What is Deconvolute?
An overview of the Deconvolute SDK and its core architecture.
Deconvolute is an open source security SDK designed to protect your AI agents and Large Language Model pipelines. It operates as an Application Firewall for the Model Context Protocol (MCP) and provides a suite of content scanners for robust defense in depth.
The SDK is built around a clear separation of responsibilities to secure both your infrastructure and your data.
Infrastructure Protection (The MCP Firewall)
Traditional stateless scanners inspect individual text payloads but often miss infrastructure attacks where for example a compromised MCP server swaps a tool definition after discovery.
Deconvolute protects your mcp sessions using the mcp_guard() wrapper, which cryptographically seals MCP tool definitions to prevent tampering.

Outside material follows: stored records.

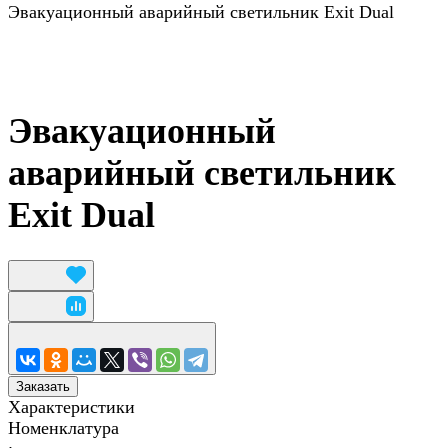
Эвакуационный аварийный светильник Exit Dual
Эвакуационный
аварийный светильник
Exit Dual
Заказать
Характеристики
Номенклатура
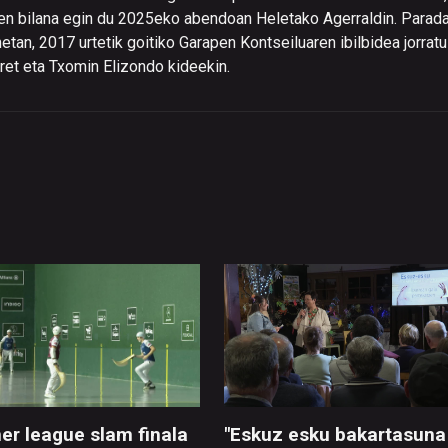
en bilana egin du 2025eko abendoan Heletako Agerraldin. Paradaz
an, 2017 urtetik goitiko Garapen Kontseiluaren ibilbidea jorrat
ret eta Txomin Elizondo kideekin.
r league slam finala
"Eskuz esku bakartasuna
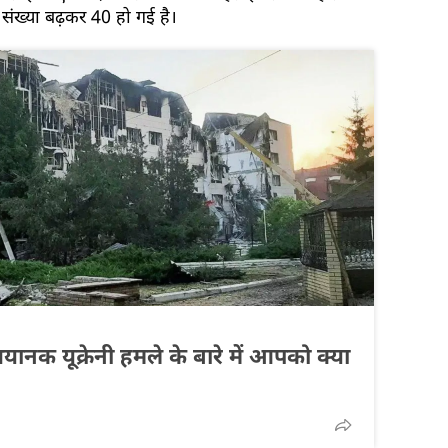
संख्या बढ़कर 40 हो गई है।
ानक यूक्रेनी हमले के बारे में आपको क्या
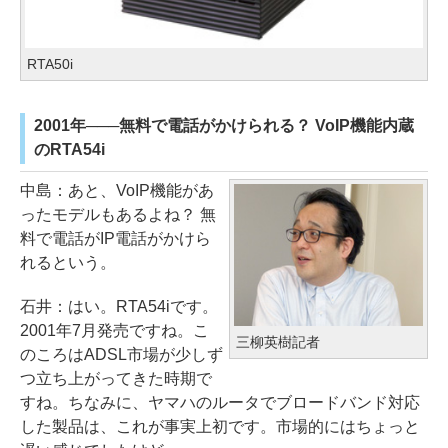
RTA50i
2001年───無料で電話がかけられる？ VoIP機能内蔵
のRTA54i
中島：あと、VoIP機能があ
ったモデルもあるよね？ 無
料で電話がIP電話がかけら
れるという。
石井：はい。RTA54iです。
2001年7月発売ですね。こ
三柳英樹記者
のころはADSL市場が少しず
つ立ち上がってきた時期で
すね。ちなみに、ヤマハのルータでブロードバンド対応
した製品は、これが事実上初です。市場的にはちょっと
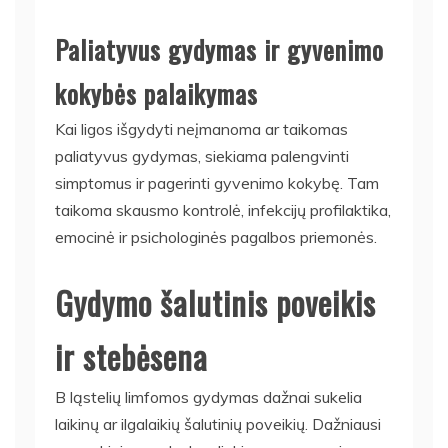
Paliatyvus gydymas ir gyvenimo
kokybės palaikymas
Kai ligos išgydyti neįmanoma ar taikomas
paliatyvus gydymas, siekiama palengvinti
simptomus ir pagerinti gyvenimo kokybę. Tam
taikoma skausmo kontrolė, infekcijų profilaktika,
emocinė ir psichologinės pagalbos priemonės.
Gydymo šalutinis poveikis
ir stebėsena
B ląstelių limfomos gydymas dažnai sukelia
laikinų ar ilgalaikių šalutinių poveikių. Dažniausi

It enforces policy-as-code with a Default Deny model, effectively preventing the following threats:
- Shadowing: Servers exposing undeclared tools or hiding malicious functionality.
- Rug Pulls: Servers changing a tool's definition between discovery and execution.

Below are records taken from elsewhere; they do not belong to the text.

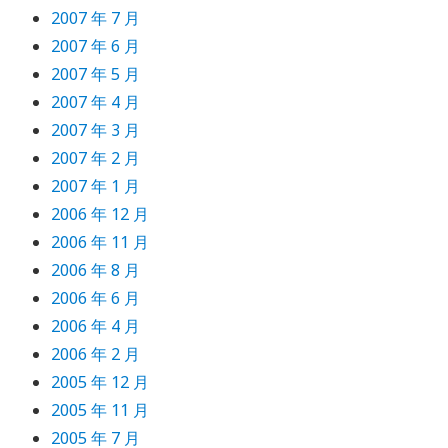
2007 年 7 月
2007 年 6 月
2007 年 5 月
2007 年 4 月
2007 年 3 月
2007 年 2 月
2007 年 1 月
2006 年 12 月
2006 年 11 月
2006 年 8 月
2006 年 6 月
2006 年 4 月
2006 年 2 月
2005 年 12 月
2005 年 11 月
2005 年 7 月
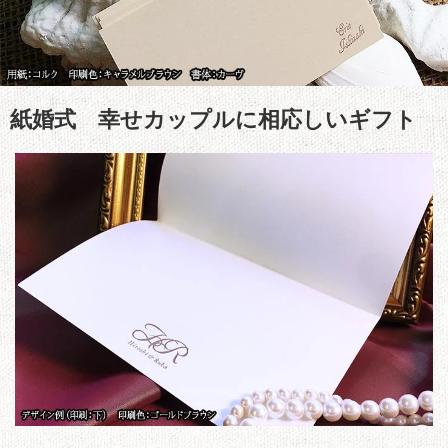
紙婚式 幸せカップルに相応しいギフト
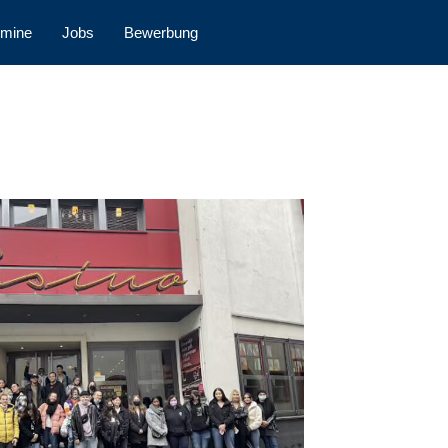
rmine
Jobs
Bewerbung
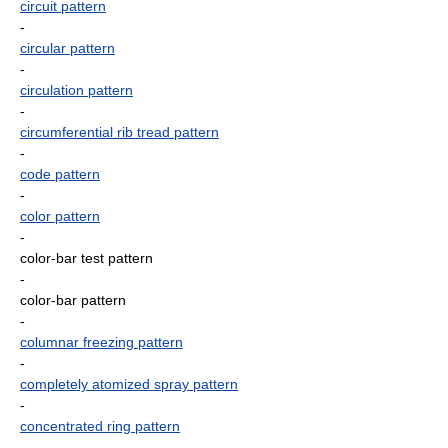
circuit pattern
-
circular pattern
-
circulation pattern
-
circumferential rib tread pattern
-
code pattern
-
color pattern
-
color-bar test pattern
-
color-bar pattern
-
columnar freezing pattern
-
completely atomized spray pattern
-
concentrated ring pattern
-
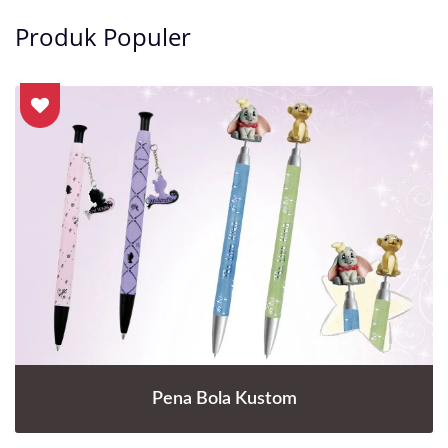
Produk Populer
Pena Bola Kustom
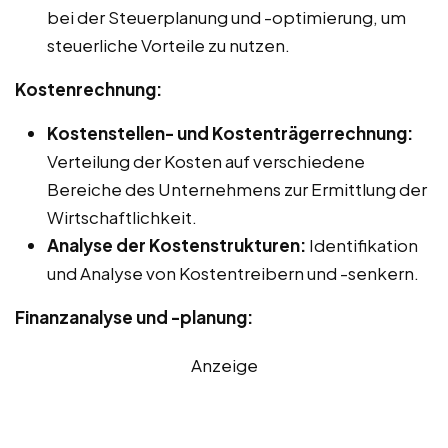
bei der Steuerplanung und -optimierung, um
steuerliche Vorteile zu nutzen.
Kostenrechnung:
Kostenstellen- und Kostenträgerrechnung:
Verteilung der Kosten auf verschiedene
Bereiche des Unternehmens zur Ermittlung der
Wirtschaftlichkeit.
Analyse der Kostenstrukturen:
Identifikation
und Analyse von Kostentreibern und -senkern.
Finanzanalyse und -planung:
Anzeige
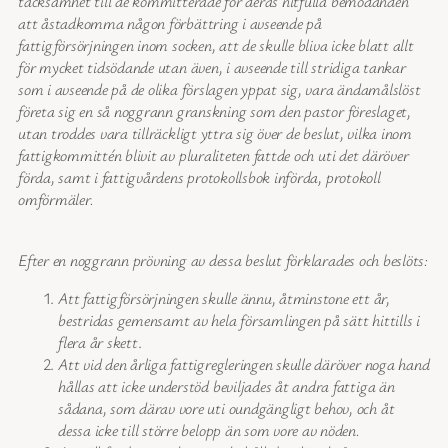
tacksamhet till de kommittérade för deras nitfulla bemödanden
att åstadkomma någon förbättring i avseende på
fattigförsörjningen inom socken, att de skulle bliva icke blatt allt
för mycket tidsödande utan även, i avseende till stridiga tankar
som i avseende på de olika förslagen yppat sig, vara ändamålslöst
företa sig en så noggrann granskning som den pastor föreslaget,
utan troddes vara tillräckligt yttra sig över de beslut, vilka inom
fattigkommittén blivit av pluraliteten fattde och uti det däröver
förda, samt i fattigvårdens protokollsbok införda, protokoll
omförmäler.
Efter en noggrann prövning av dessa beslut förklarades och beslöts:
Att fattigförsörjningen skulle ännu, åtminstone ett år,
bestridas gemensamt av hela församlingen på sätt hittills i
flera år skett
.
Att vid den årliga fattigregleringen skulle däröver noga hand
hållas att icke understöd beviljades åt andra fattiga än
sådana, som därav vore uti oundgängligt behov, och åt
dessa icke till större belopp än som vore av nöden.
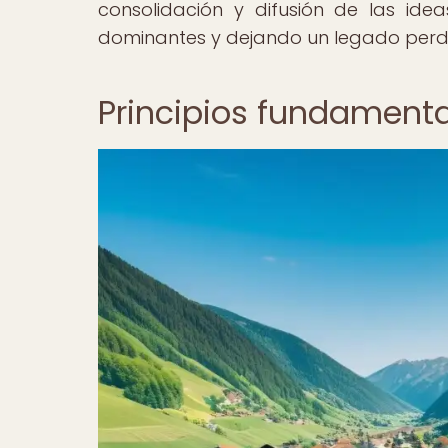
consolidación y difusión de las idea
dominantes y dejando un legado perdu
Principios fundamenta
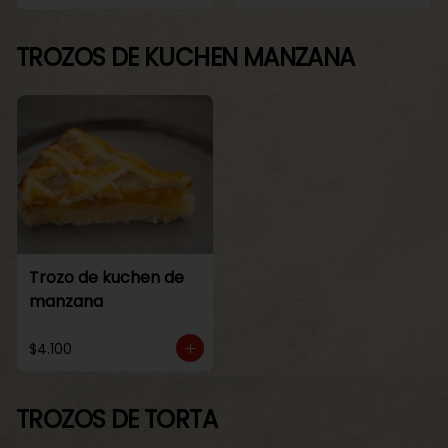
TROZOS DE KUCHEN MANZANA
Trozo de kuchen de
manzana
$4.100
TROZOS DE TORTA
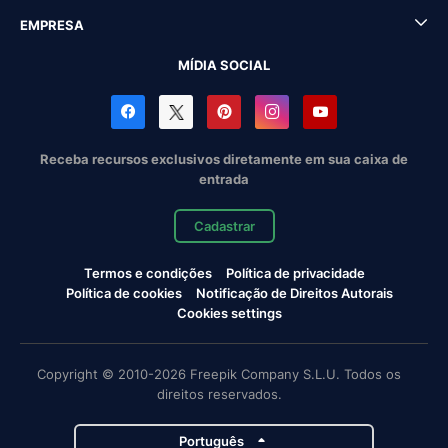
EMPRESA
MÍDIA SOCIAL
Receba recursos exclusivos diretamente em sua caixa de
entrada
Cadastrar
Termos e condições
Política de privacidade
Política de cookies
Notificação de Direitos Autorais
Cookies settings
Copyright © 2010-2026 Freepik Company S.L.U. Todos os
direitos reservados.
Português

- Confused Deputy: Agents being tricked into calling restricted tools, mitigated by ensuring only approved tools from your policy can be invoked.
Data & Behavior Protection (Content Scanners)
To protect against adversarial content that flows through your system, Deconvolute provides complementary scanners:
scan(): Validates untrusted text before it enters your system (e.g. RAG documents, user input).llm_guard(): Wraps LLM clients to detect jailbreaks and policy violations in model outputs.- Direct Scanner Usage: Allows developers to implement custom security logic using built-in deterministic checks.